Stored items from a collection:
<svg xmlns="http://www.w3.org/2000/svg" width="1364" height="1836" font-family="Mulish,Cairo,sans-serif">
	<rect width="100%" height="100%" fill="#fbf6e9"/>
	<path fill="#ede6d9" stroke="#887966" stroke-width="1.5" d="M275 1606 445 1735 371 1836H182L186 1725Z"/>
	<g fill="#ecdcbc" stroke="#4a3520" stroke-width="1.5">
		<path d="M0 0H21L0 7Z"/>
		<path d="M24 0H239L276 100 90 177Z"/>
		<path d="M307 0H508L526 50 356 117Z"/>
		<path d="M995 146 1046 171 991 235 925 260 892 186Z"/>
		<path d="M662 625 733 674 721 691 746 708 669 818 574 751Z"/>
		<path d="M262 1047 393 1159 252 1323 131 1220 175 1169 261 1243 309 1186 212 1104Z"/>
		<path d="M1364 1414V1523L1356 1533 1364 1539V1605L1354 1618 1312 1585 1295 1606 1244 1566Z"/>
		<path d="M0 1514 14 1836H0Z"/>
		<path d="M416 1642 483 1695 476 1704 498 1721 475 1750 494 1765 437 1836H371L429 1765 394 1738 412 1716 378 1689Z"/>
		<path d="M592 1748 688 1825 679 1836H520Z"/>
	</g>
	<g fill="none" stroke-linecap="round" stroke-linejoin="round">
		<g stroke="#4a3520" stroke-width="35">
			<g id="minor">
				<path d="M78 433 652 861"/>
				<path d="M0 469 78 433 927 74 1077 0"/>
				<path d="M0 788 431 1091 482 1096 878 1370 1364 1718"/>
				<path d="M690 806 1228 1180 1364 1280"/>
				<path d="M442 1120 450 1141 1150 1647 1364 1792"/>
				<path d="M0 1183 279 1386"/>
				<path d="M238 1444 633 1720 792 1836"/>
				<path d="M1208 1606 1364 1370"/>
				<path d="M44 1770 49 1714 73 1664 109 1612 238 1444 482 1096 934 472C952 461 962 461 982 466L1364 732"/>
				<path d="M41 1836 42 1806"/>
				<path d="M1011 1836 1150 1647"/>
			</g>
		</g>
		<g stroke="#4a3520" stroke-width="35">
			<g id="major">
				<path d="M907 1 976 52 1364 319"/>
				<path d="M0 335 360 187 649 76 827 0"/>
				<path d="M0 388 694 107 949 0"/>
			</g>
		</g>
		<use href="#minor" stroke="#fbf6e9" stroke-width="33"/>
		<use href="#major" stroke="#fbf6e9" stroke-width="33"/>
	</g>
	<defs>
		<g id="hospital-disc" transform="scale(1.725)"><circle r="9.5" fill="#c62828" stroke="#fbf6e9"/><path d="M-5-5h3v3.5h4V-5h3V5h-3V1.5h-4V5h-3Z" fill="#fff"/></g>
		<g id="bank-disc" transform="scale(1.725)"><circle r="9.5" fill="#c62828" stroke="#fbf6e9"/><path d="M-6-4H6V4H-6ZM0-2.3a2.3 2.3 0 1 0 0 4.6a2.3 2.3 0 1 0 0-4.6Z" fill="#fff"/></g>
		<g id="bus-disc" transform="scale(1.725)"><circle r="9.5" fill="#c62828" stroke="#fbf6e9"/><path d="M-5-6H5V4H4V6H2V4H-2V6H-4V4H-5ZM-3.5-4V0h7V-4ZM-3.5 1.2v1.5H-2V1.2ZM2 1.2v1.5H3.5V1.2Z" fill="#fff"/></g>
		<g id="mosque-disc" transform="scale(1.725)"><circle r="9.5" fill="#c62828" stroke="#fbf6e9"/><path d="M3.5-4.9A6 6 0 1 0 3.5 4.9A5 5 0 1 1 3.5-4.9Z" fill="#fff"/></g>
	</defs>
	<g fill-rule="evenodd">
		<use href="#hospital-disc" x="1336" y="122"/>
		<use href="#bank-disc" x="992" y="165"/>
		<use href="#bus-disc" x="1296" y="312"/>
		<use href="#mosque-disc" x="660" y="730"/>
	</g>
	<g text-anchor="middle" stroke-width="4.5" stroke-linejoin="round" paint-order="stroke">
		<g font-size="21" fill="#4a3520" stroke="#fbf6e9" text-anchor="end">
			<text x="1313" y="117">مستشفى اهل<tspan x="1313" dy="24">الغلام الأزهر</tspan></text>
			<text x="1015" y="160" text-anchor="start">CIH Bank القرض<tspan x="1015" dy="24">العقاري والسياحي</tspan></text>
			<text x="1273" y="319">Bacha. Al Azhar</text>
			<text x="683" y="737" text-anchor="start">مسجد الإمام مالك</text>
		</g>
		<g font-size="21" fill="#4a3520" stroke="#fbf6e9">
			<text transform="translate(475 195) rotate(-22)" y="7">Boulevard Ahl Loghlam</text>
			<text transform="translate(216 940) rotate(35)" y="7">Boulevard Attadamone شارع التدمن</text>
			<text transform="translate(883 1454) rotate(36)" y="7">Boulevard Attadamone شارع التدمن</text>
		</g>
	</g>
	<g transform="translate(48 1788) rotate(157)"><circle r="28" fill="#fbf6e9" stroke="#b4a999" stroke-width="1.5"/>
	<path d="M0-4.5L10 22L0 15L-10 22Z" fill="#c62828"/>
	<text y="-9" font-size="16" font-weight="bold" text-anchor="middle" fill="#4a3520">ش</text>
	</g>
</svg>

WHAT THE EXERCISE ASKS:
Which lines in the records above contain the string "round"? Copy them.

ANSWER TO THIS EXERCISE:
	<g fill="none" stroke-linecap="round" stroke-linejoin="round">
	<g text-anchor="middle" stroke-width="4.5" stroke-linejoin="round" paint-order="stroke">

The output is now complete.